30 Nisan 2013 Salı

Structural features of unemployment

The low-growth patch in which the Turkish economy appears to be trapped will lead us to speak more of unemployment in the future. I have pointed out many times in this column that despite sluggish growth, many jobs have been created during the last year. This strong job creation took place particularly in the service sector. As a result of rising employment but a slower pace of added value, labor productivity has so far decreased in the service sector in 2012. This is an exceptional event in the development of the economy. Admittedly, the trend won't continue. As long as growth remains weak, and there are many signs that this will be the case, unemployment may accelerate its true rise.


Economic bureaucracy and labor economists focused too much on the relationship of growth to employment in the past. The robustness of economic growth as well as its capacity to create jobs have been the main subjects in debates on joblessness. Now, the capacity for job growth has risen tremendously following the global economic crisis, due to significant employment hikes in the service sector as noted above. In addition to plentiful hiring in the public sector, I think incentives like the 5 percent cut in social security premiums as well as higher cuts in premiums for hiring young people and women have also contributed to the capacity of growth for job creation, along with other factors still to be identified. The lack of a contribution of economic growth to job creation, however, can no longer be blamed. But the problem is that even with a high capacity for job creation, a growth rate of less than 4 percent will not be sufficient to prevent unemployment from rising in the future.

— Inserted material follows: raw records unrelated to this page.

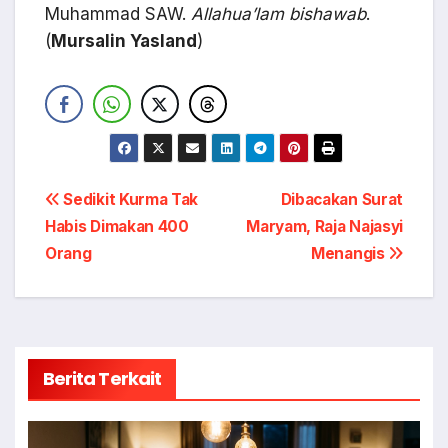
Muhammad SAW.
Allahua’lam bishawab
.
(
Mursalin Yasland
)
Navigasi
Sedikit Kurma Tak
Dibacakan Surat
Habis Dimakan 400
Maryam, Raja Najasyi
pos
Orang
Menangis
Berita Terkait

Here we come to the structural features of unemployment that have until recently been widely neglected by the academic community as well as by public institutions. If economic growth remains weak and its capacity to create jobs remains stagnant, we must find other ways to address unemployment. Readers who are not familiar with labor economics should not believe that the existence of a rather high unemployment rate, which Turkey has, at 10 percent, means that all available jobs are occupied, that the unemployment problem is exclusively a problem of insufficient labor demand. Rather, job vacancies coexist commonly with people looking for jobs, i.e., with unemployment. Readers should know that the existence of a high number of job vacancies amidst high unemployment is definitely a sign of the existence of the issue of structural unemployment.

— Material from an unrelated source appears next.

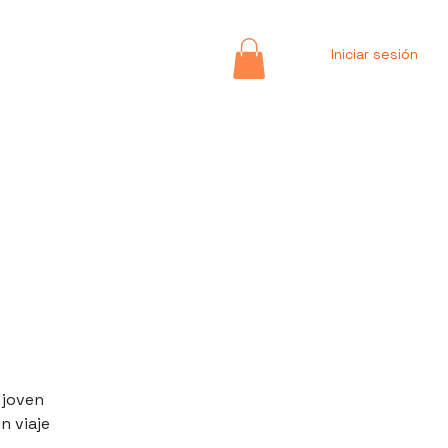
Iniciar sesión
 joven
n viaje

What is the level of structural unemployment in Turkey? The first survey to offer an answer to this question was recently completed by the Turkish Employment Organization (İŞKUR). Unfortunately, our media ignored this original and important survey. İŞKUR surveyed a thorough sample of firms that employ at least 10 workers in the months of September and October 2012. According to the survey, firms employed 6.240 million employees and maintained 270,000 job vacancies, with a weighted national average of job vacancies of 3.3 percent. This is a very high rate, signaling a serious problem of structural unemployment. For the sake of comparison, let me note that, according to the European Union Statistics Institute (EuroStat), the rate of job vacancies was 1.4 percent in 2012 for the countries of the EU, in which unemployment numbers are quite similar to those of Turkey. Eighteen percent of firms surveyed responded that they have job vacancies, with 27 percent expressing difficulties in finding suitable workers for the available jobs.

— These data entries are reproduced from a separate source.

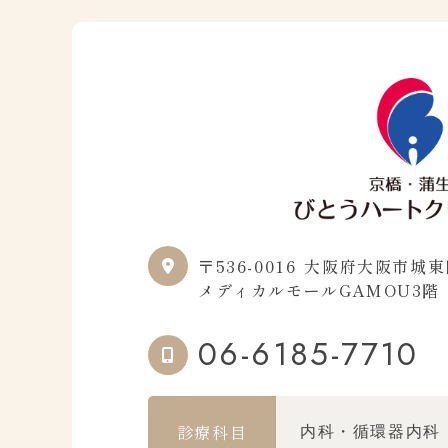
〒536-0016
大阪府大阪市城東区
メディカルモールGAMOU3階
06-6185-7710
診療科目
内科・循環器内科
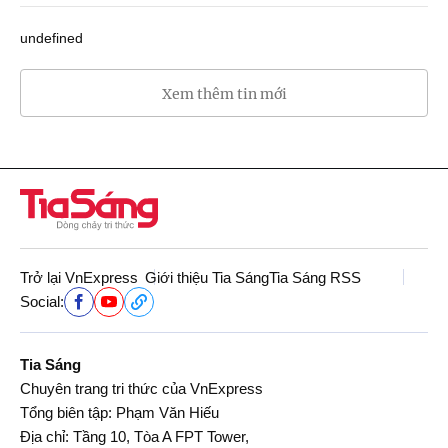
undefined
Xem thêm tin mới
Trở lại VnExpress
Giới thiệu Tia Sáng
Tia Sáng RSS
Social:
Tia Sáng
Chuyên trang tri thức của VnExpress
Tổng biên tập: Phạm Văn Hiếu
Địa chỉ: Tầng 10, Tòa A FPT Tower,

As for the reasons for these difficulties, 54 percent of firms point to the insufficient qualifications of applicants, 51 percent say simply there were no applicants and 45 percent report a lack of experienced applicants. Those are factors preventing employment from the demand side of labor. But there are supply-side factors: 27 percent of firms declared that applicants had not accepted the offered salary and 26 percent declare that applicants do not like the working conditions offered. The minimum wage is most likely too low in the developed West but too high in the underdeveloped East, where the main problem is an under-qualified labor force.
Let me conclude the discussion of structural unemployment with a few final figures. TurkStat's 2012 unemployment statistics by college graduation show that the jobless rate among health personnel is limited to 2 percent, while the same rate reaches 21 and 22 percent among persons with degrees in the humanities and journalism, respectively. Obviously, the Turkish labor market suffers from a serious problem of a mismatch between labor supply and demand.